ASSIGNMENT: Images should be omitted while the rest of the data is duplicated exactly.
┌─ STUDY MATERIAL
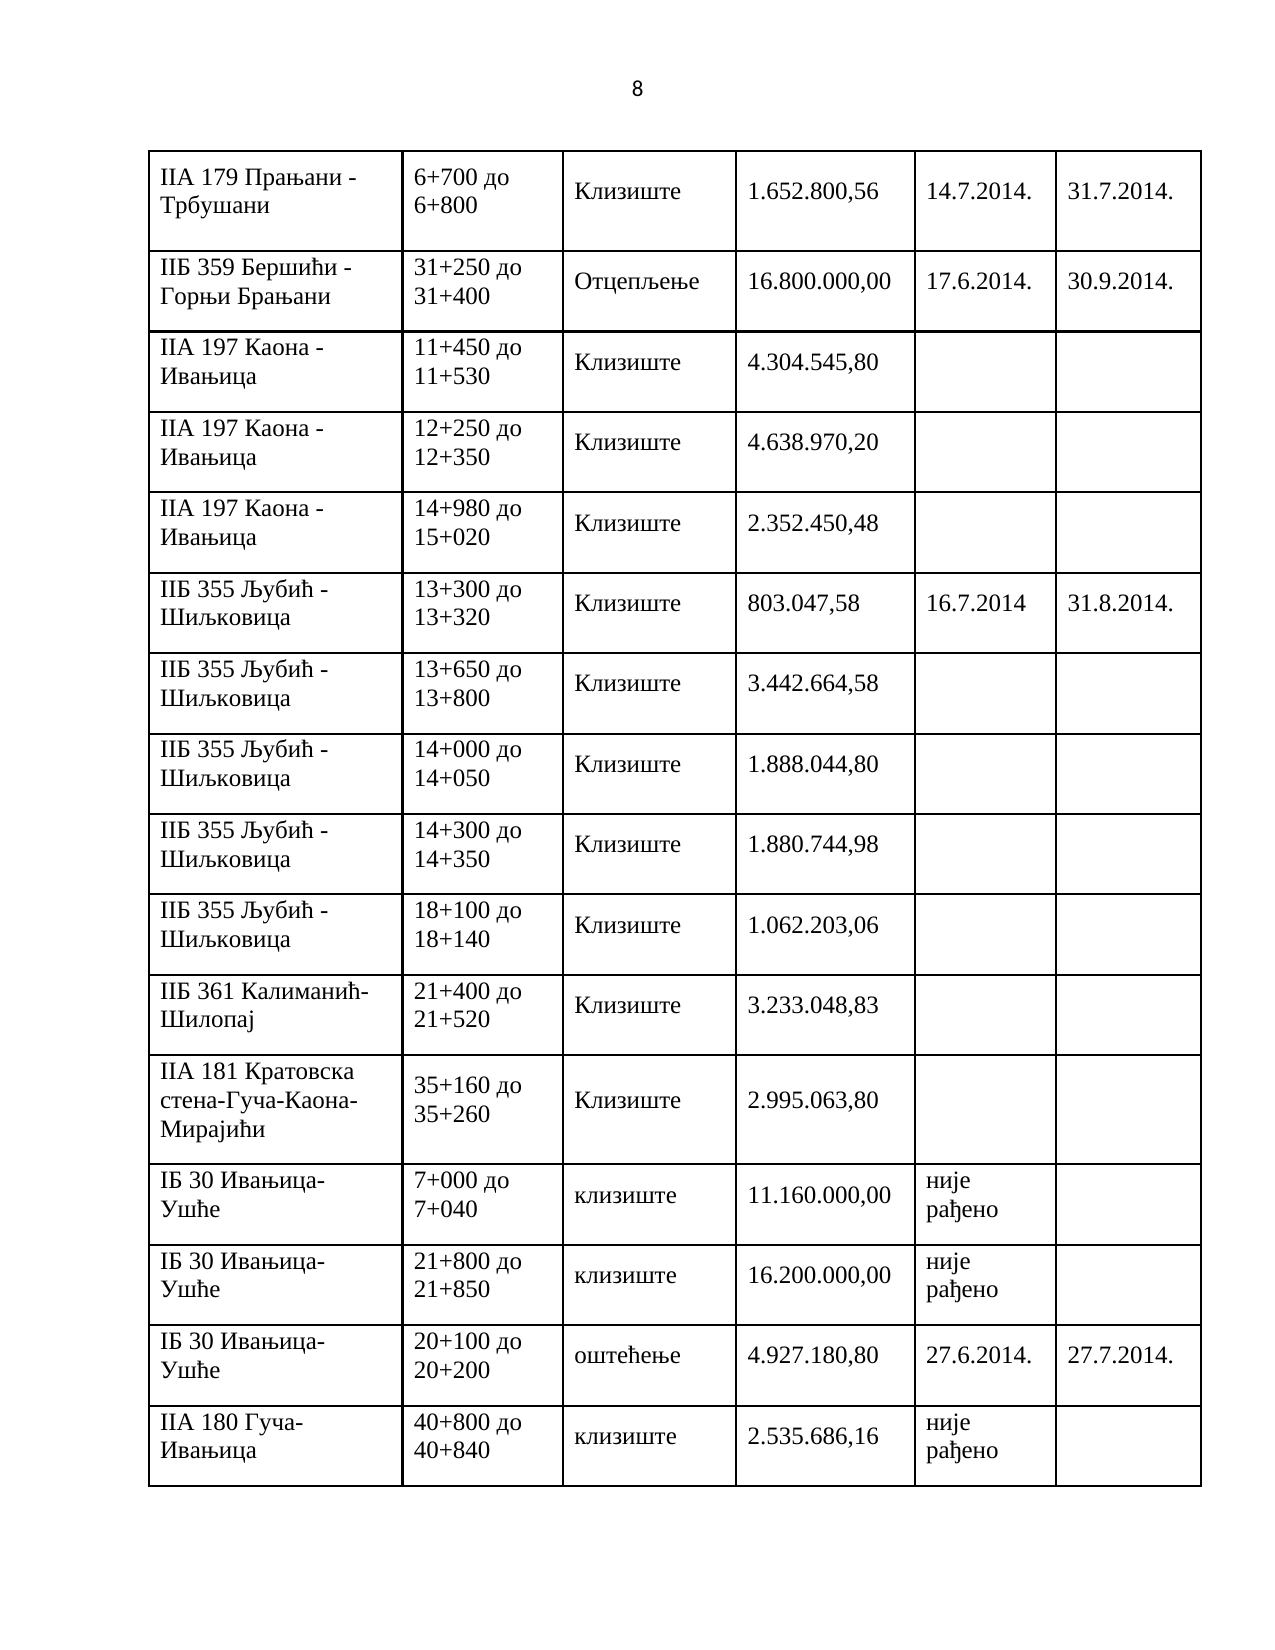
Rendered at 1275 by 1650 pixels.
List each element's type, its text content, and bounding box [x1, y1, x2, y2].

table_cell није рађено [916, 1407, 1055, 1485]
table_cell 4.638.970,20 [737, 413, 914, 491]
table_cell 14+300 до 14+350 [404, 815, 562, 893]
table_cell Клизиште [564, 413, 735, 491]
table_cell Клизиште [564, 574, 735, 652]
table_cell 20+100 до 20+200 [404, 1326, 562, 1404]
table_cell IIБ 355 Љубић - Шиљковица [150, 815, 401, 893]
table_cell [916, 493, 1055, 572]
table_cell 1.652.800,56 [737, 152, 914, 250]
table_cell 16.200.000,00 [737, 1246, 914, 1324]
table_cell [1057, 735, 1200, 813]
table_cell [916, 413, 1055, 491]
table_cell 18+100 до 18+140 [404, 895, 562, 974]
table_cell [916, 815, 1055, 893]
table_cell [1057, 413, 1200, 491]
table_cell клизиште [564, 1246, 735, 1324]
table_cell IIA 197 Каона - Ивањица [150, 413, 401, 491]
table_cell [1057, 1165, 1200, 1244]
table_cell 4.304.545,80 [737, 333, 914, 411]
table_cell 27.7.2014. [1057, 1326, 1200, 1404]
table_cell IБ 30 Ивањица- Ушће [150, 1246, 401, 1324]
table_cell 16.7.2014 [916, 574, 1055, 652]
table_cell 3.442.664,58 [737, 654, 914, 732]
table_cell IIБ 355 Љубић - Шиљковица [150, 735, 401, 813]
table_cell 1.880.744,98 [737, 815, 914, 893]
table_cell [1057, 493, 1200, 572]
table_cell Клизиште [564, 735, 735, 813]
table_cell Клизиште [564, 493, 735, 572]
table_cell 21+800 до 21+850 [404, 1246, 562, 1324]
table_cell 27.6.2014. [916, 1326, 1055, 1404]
└─
SOLUTION:
Rendered at 1275 by 1650 pixels.
List each element's type, its text content, and bounding box [x1, y1, x2, y2].

table_cell није рађено [916, 1407, 1055, 1485]
table_cell 4.638.970,20 [737, 413, 914, 491]
table_cell 14+300 до 14+350 [404, 815, 562, 893]
table_cell Клизиште [564, 413, 735, 491]
table_cell Клизиште [564, 574, 735, 652]
table_cell 20+100 до 20+200 [404, 1326, 562, 1404]
table_cell IIБ 355 Љубић - Шиљковица [150, 815, 401, 893]
table_cell [916, 493, 1055, 572]
table_cell 1.652.800,56 [737, 152, 914, 250]
table_cell 16.200.000,00 [737, 1246, 914, 1324]
table_cell [1057, 735, 1200, 813]
table_cell [916, 413, 1055, 491]
table_cell 18+100 до 18+140 [404, 895, 562, 974]
table_cell [916, 815, 1055, 893]
table_cell [1057, 413, 1200, 491]
table_cell клизиште [564, 1246, 735, 1324]
table_cell IIA 197 Каона - Ивањица [150, 413, 401, 491]
table_cell [1057, 1165, 1200, 1244]
table_cell 4.304.545,80 [737, 333, 914, 411]
table_cell 27.7.2014. [1057, 1326, 1200, 1404]
table_cell IБ 30 Ивањица- Ушће [150, 1246, 401, 1324]
table_cell 16.7.2014 [916, 574, 1055, 652]
table_cell 3.442.664,58 [737, 654, 914, 732]
table_cell IIБ 355 Љубић - Шиљковица [150, 735, 401, 813]
table_cell 1.880.744,98 [737, 815, 914, 893]
table_cell [1057, 493, 1200, 572]
table_cell Клизиште [564, 735, 735, 813]
table_cell Клизиште [564, 493, 735, 572]
table_cell 21+800 до 21+850 [404, 1246, 562, 1324]
table_cell 27.6.2014. [916, 1326, 1055, 1404]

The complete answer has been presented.